Secondo il comma 3, “non concorre a formare il reddito il valore dei beni ceduti e dei servizi prestati se complessivamente di importo non superiore nel periodo d’imposta a lire 500.000 (258,23 euro); se il predetto valore è superiore al citato limite, lo stesso concorre interamente a formare il reddito”. È importante ricordare che si tratta di un limite e non di una franchigia: se il valore dei beni e servizi erogati supera, nel corso del periodo d’imposta, il limite di 258,23 previsto, tutto l’importo concorre a formare reddito imponibile in capo al dipendente, non soltanto l’eccedenza.

Secondo il comma 4, “in caso di concessione di prestiti si assume il 50% della differenza tra l’importo degli interessi calcolato al tasso ufficiale di sconto vigente al termine di ciascun anno (TUS = 0.25%) e l’importo degli interessi calcolato al tasso applicato sugli stessi”. Si tratta in sostanza di un regime di quantificazione forfetaria del reddito di lavoro dipendente che lega il valore normale della prestazione al Tasso Ufficiale di Riferimento.

welfare seminario

 

Come si sviluppa un efficace piano di welfare aziendale?
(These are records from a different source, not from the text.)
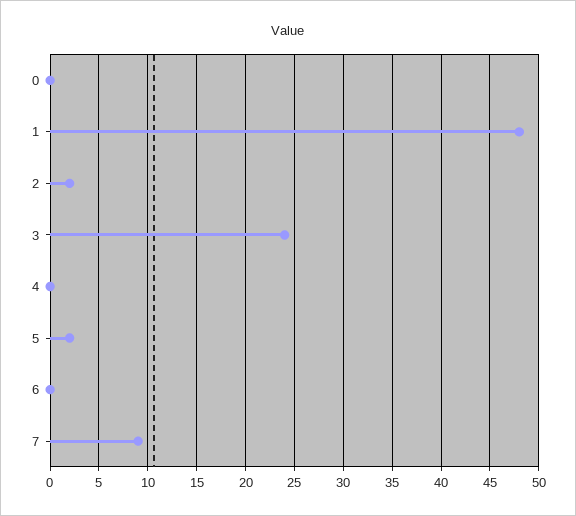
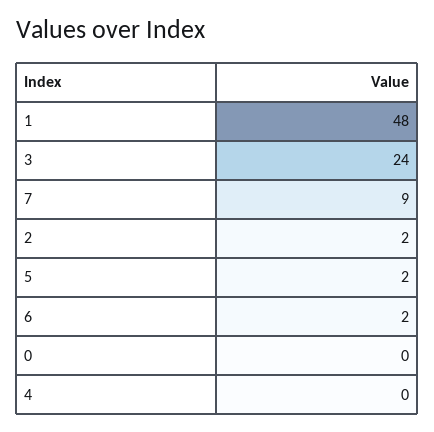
6: 0 -> 2

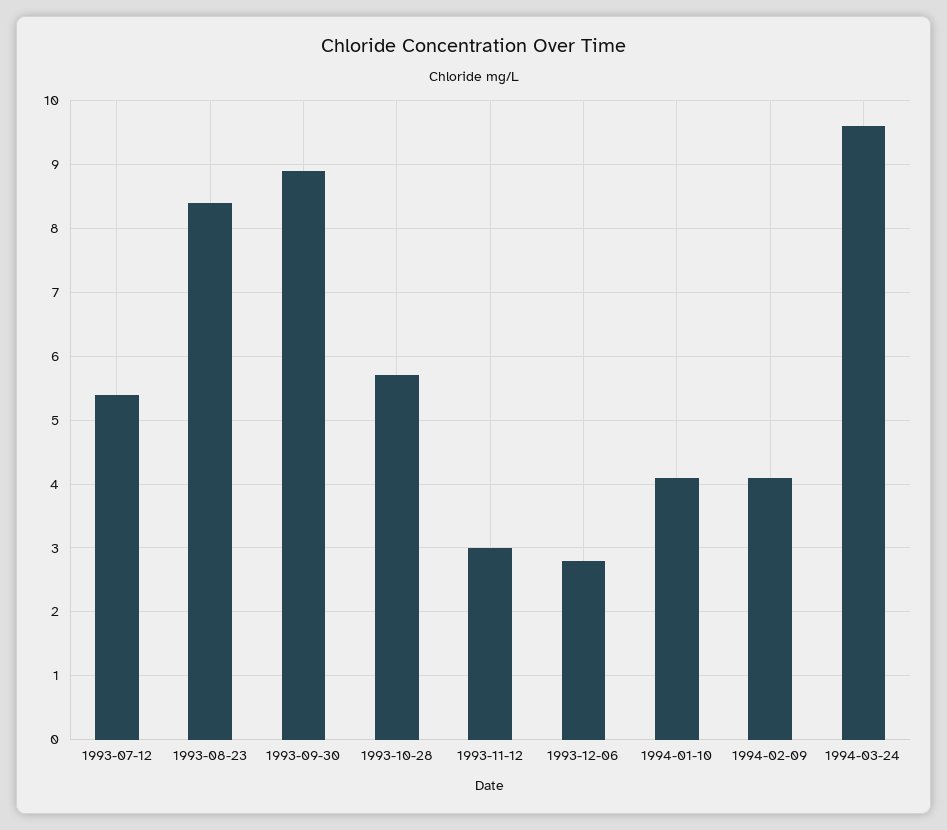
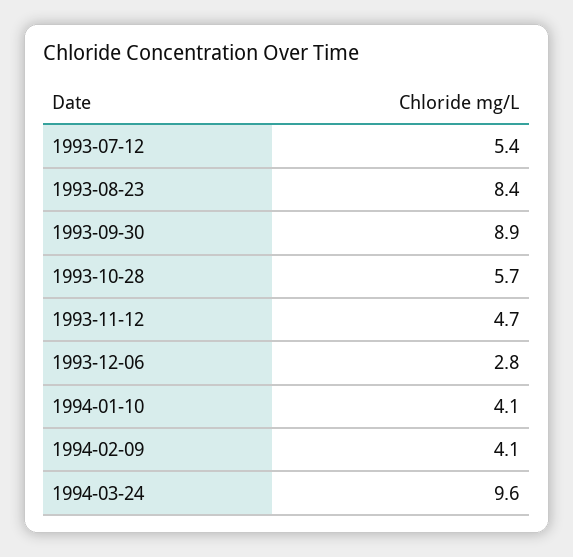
1993-11-12: 3 -> 4.7

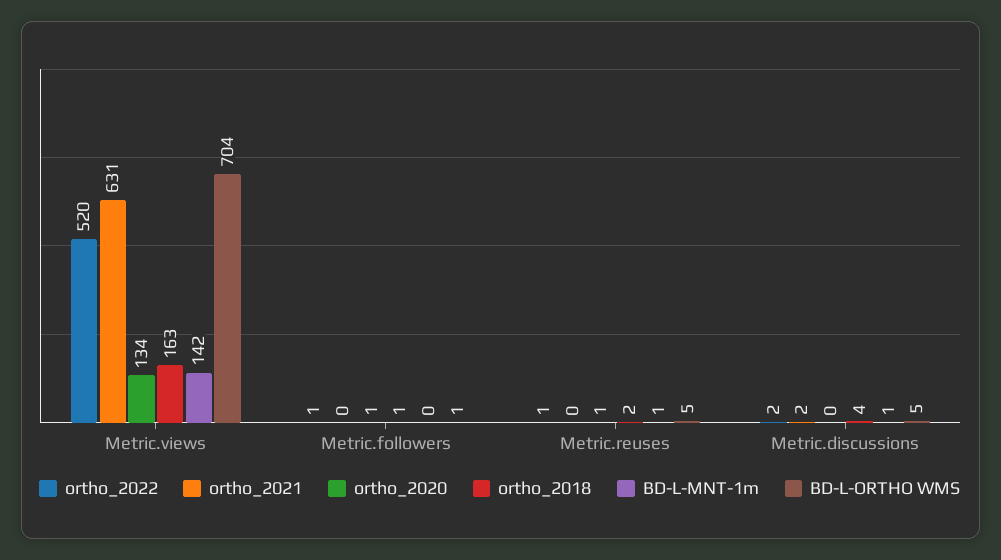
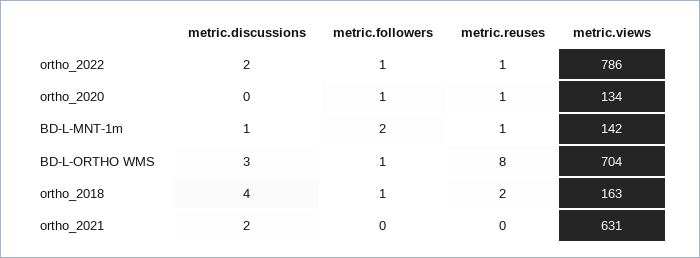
ortho_2022, Metric.views: 520 -> 786
BD-L-MNT-1m, Metric.followers: 0 -> 2
BD-L-ORTHO WMS, Metric.reuses: 5 -> 8
BD-L-ORTHO WMS, Metric.discussions: 5 -> 3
Si possono individuare tre fasi fondamentali:

  • fase preliminare di analisi, nella quale viene fatto un audit della situazione esistente, vengono analizzati i principali dati sociodemografici della popolazione aziendale, si effettua un’indagine conoscitiva circa le esigenze dei dipendenti e vengono ricercate le fonti di finanziamento del piano;
  • fase di progettazione, nella quale vengono esaminati la contrattualistica sul lavoro, l’eventuale contrattazione integrativa e regolamenti aziendali, si condivide il progetto con le rappresentanze sindacali e si valutano i beni e i servizi da inserire nel piano, unitamente ai relativi provider;
  • fase di realizzazione, nella quale vengono scelti i sevizi e i relativi provider e viene definito e redatto il regolamento istitutivo (che può concretizzarsi in un accordo collettivo o in un regolamento aziendale) e avviene la rivisitazione (eventuale) della contrattualistica aziendale del lavoro.
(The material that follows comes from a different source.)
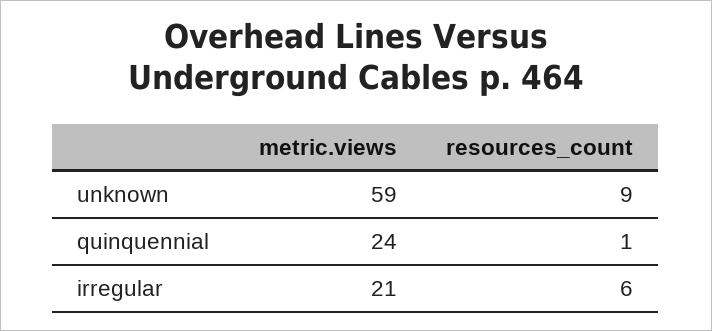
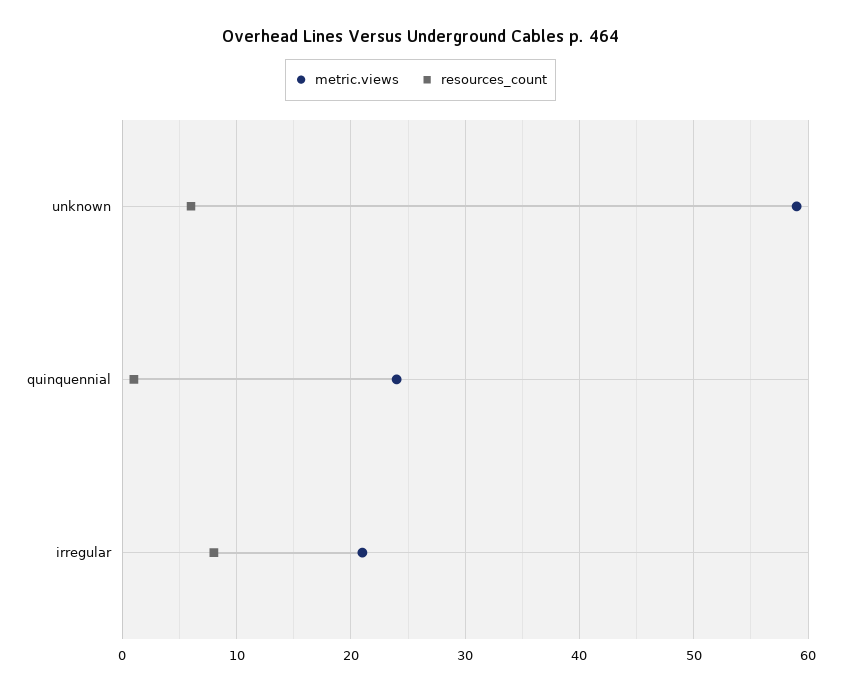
resources_count, unknown: 9 -> 6
resources_count, irregular: 6 -> 8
La divisione in fasi del processo è fatta solo per esemplificare linearmente lo svolgimento dello stesso; nella realtà la dicotomia è sufficientemente netta solo tra la fase di analisi preliminare e tutte le altre. L’ascolto e la comunicazione sono basilari in ciascuna delle fasi individuate e rappresentano indubbiamente uno dei fattori chiave per la buona riuscita del progetto. La capacità di ascolto risulta fondamentale per percepire le reali esigenze dei dipendenti e per valutare i feedback ricevuti sui servizi erogati. Una comunicazione chiara e trasparente consente di veicolare correttamente i messaggi che l’azienda vuole trasmettere, di far comprendere ai dipendenti le caratteristiche principali del piano al fine di stimolarne il coinvolgimento e l’adesione mediante gli strumenti adeguati (workshop, brochure, blog in intranet, ecc.) e di trasmettere e far percepire il reale valore economico del piano (total reward statement). Anche la corretta scelta dei canali da utilizzare e delle iniziative di comunicazione influiscono profondamente sul successo del piano e, di conseguenza, sul raggiungimento degli obiettivi prefissati.
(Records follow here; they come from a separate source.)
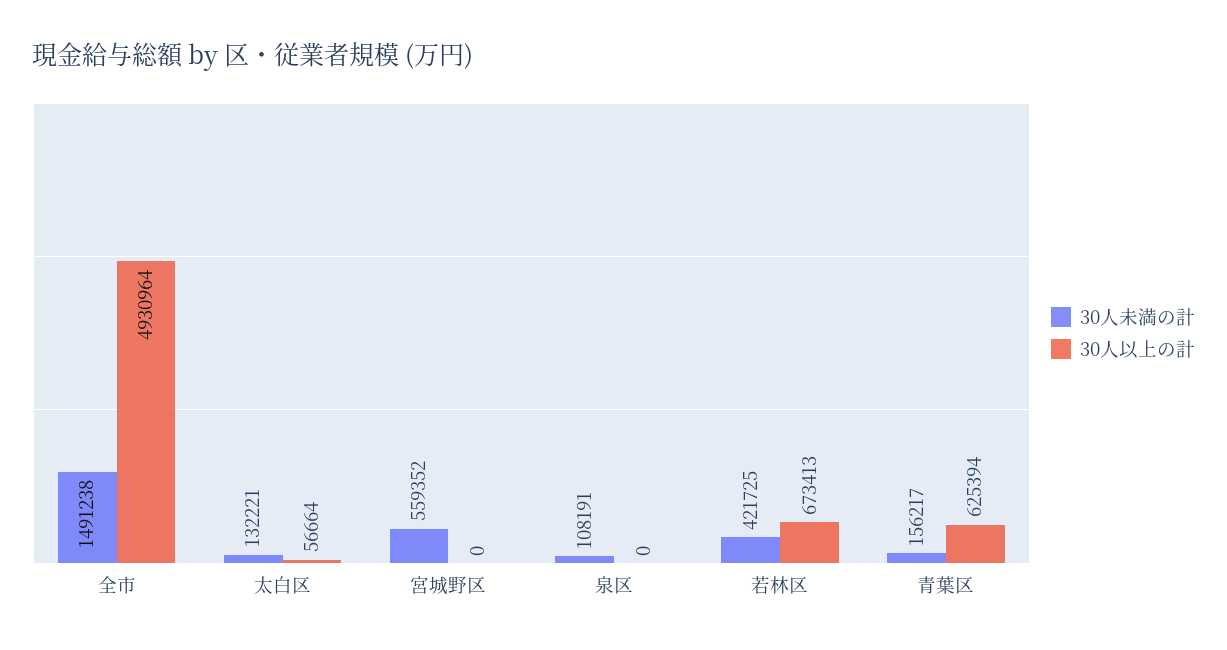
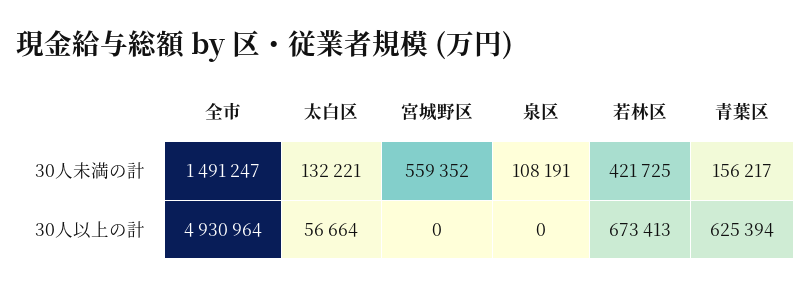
30人未満の計, 全市: 1491238 -> 1491247

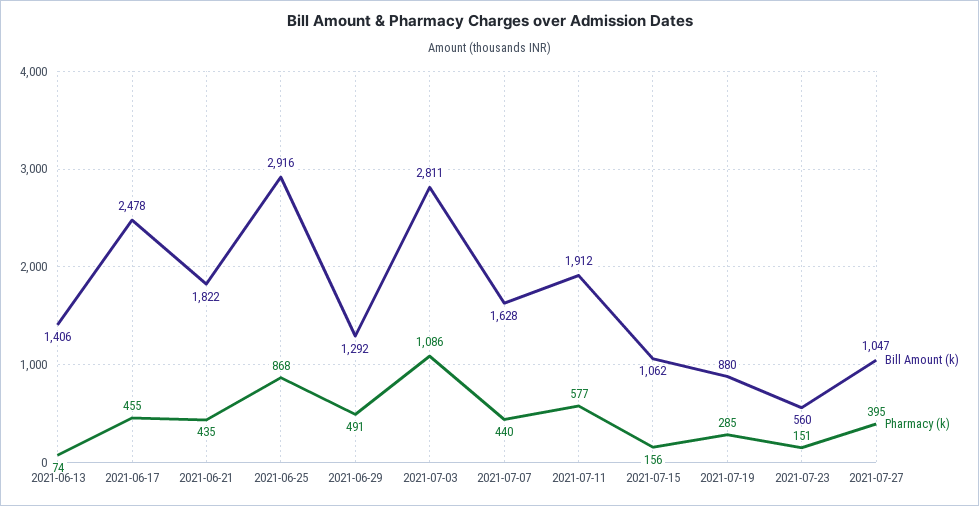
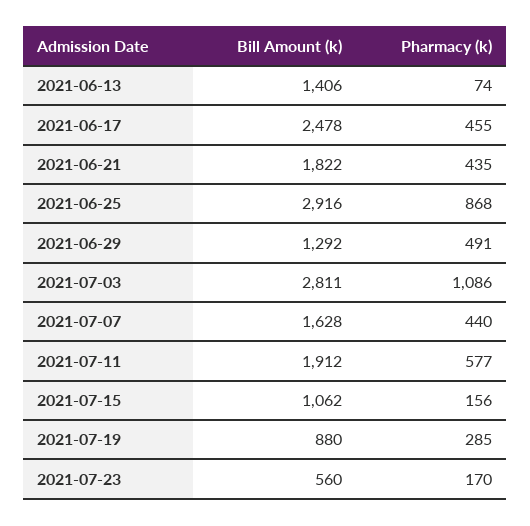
Pharmacy (k), 2021-07-23: 151 -> 170
Bill Amount (k), 2021-07-27: 1047 -> none
Pharmacy (k), 2021-07-27: 395 -> none

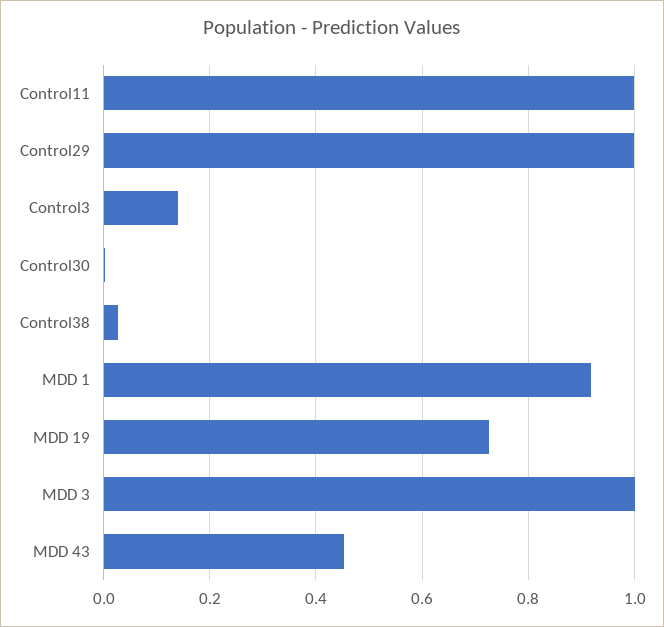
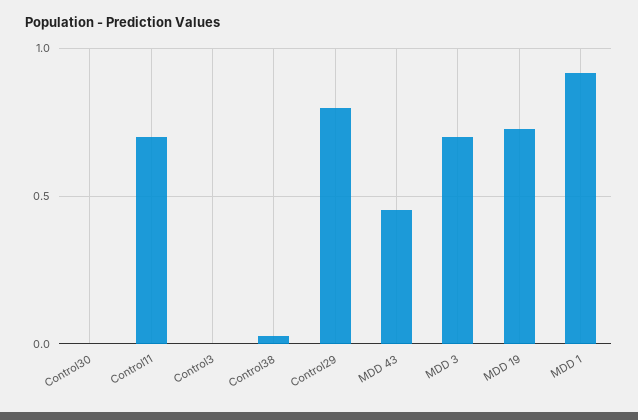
Control11: 1 -> 0.7
Control29: 1 -> 0.8
Control3: 0.14 -> 0
MDD 3: 1 -> 0.7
Periodicamente, meglio se con cadenza annuale, è necessario verificare l’efficacia e l’efficienza del piano – conclude Paciello al termine del pomeriggio di lavori − mediante la misurazione del livello di soddisfazione dei dipendenti, vagliare le eventuali opportunità offerte dalle variazioni normative e dai nuovi servizi offerti dai provider presenti sul mercato ed, eventualmente, modificare/adeguare il piano in relazione alle (mutate) esigenze dei dipendenti.